Kanner and Harel have shown that Desferal can inhibit membrane lipid peroxidation initiated by peroxidative systems [75]. However, their experiments suggest that the mechanism of inhibition is not by the sequestering of iron, but rather by Desferal serving as an electron or a hydrogen atom donor (an antioxidant?). This aspect of Desferal’s chemistry has not yet been considered and must be investigated in detail.

Phytate

Phytic acid is a major component of all plant seeds, constituting l–3% by weight of many cereals and oil seeds accounting for 60–90% of total phosphorus. It has been suggested that phytate inhibits metal-catalysed free radical reactions [76–78], thereby protecting seeds from oxidative damage during storage. Graf et al. provided one piece of evidence consistent with this hypothesis [76]. Using pulse radiolysis to generate ${\mathrm{O}}_2^{•-}$, we have estimated the rate constant for the reduction of Fe(III)–phytate by ${\mathrm{O}}_2^{•-}$ to be less than 5 × 10⁴ dm³ mol⁻¹ s⁻¹ (G.R. Buettner, unpublished observations) for solutions that are 5 mM in phytate and have Fe(III) at less than 0.2 mM. Thus, it would appear that phytate may render iron a poor catalyst for the Haber–Weiss reaction. However, more detailed studies need to be completed before a firm conclusion can be made.

CONCLUSIONS

Chelating agents have been found to alter the catalytic efficiency of iron drastically in the Haber–Weiss reaction. The investigations with chelating agents resulted in a good, though not complete, understanding of the role of catalytic metals in this reaction. The research in this area has also revealed observations that are not consistent with free OH^• always being produced. Thus, a new research front has been opened up that needs to be pursued. To date, the bulk of the research dealing with the role of metals in reactions (l)–(3) has centred on the slowing (or acceleration) of reaction (1). Graf et al. [76] proposed that the availability of a water coordination site on the Fe(III) complex is the key to the complex being efficiently reduced by ${\mathrm{O}}_2^{•-}$. Those Fe(III) complexes without this open site will result in reaction (1) being kinetically very slow. At present, all chelating agents which have been investigated appear to slow reaction (1) i.e. reaction (1) is the rate-determining step in the production of OH^• in a superoxide-generating system. It would seem reasonable to investigate reaction (2) as well, and perhaps develop an alternative route for the suppression of OH^•production.

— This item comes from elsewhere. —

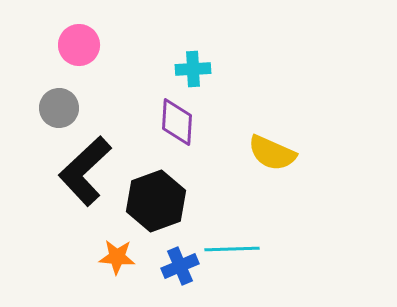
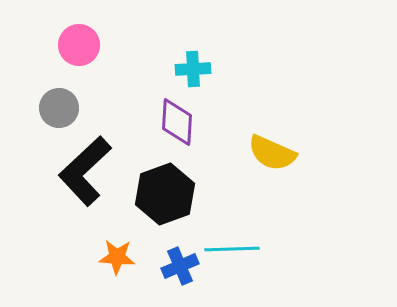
black hexagon: moved 9 px right, 7 px up
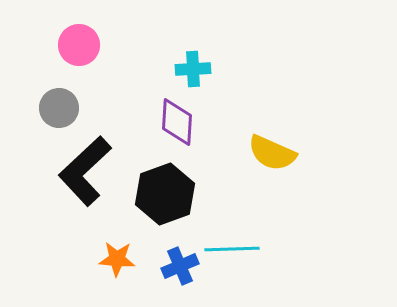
orange star: moved 2 px down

There is still much to do, but the research that has been done on the treatment of iron overload provides a large data-base of useful information that can help researchers in the advancement of the understanding of the role of iron, copper, ${\mathrm{O}}_2^{•-}$, H₂O₂, organic peroxides, alkoxyl radicals and OH^• in human health problems related to oxidative stress.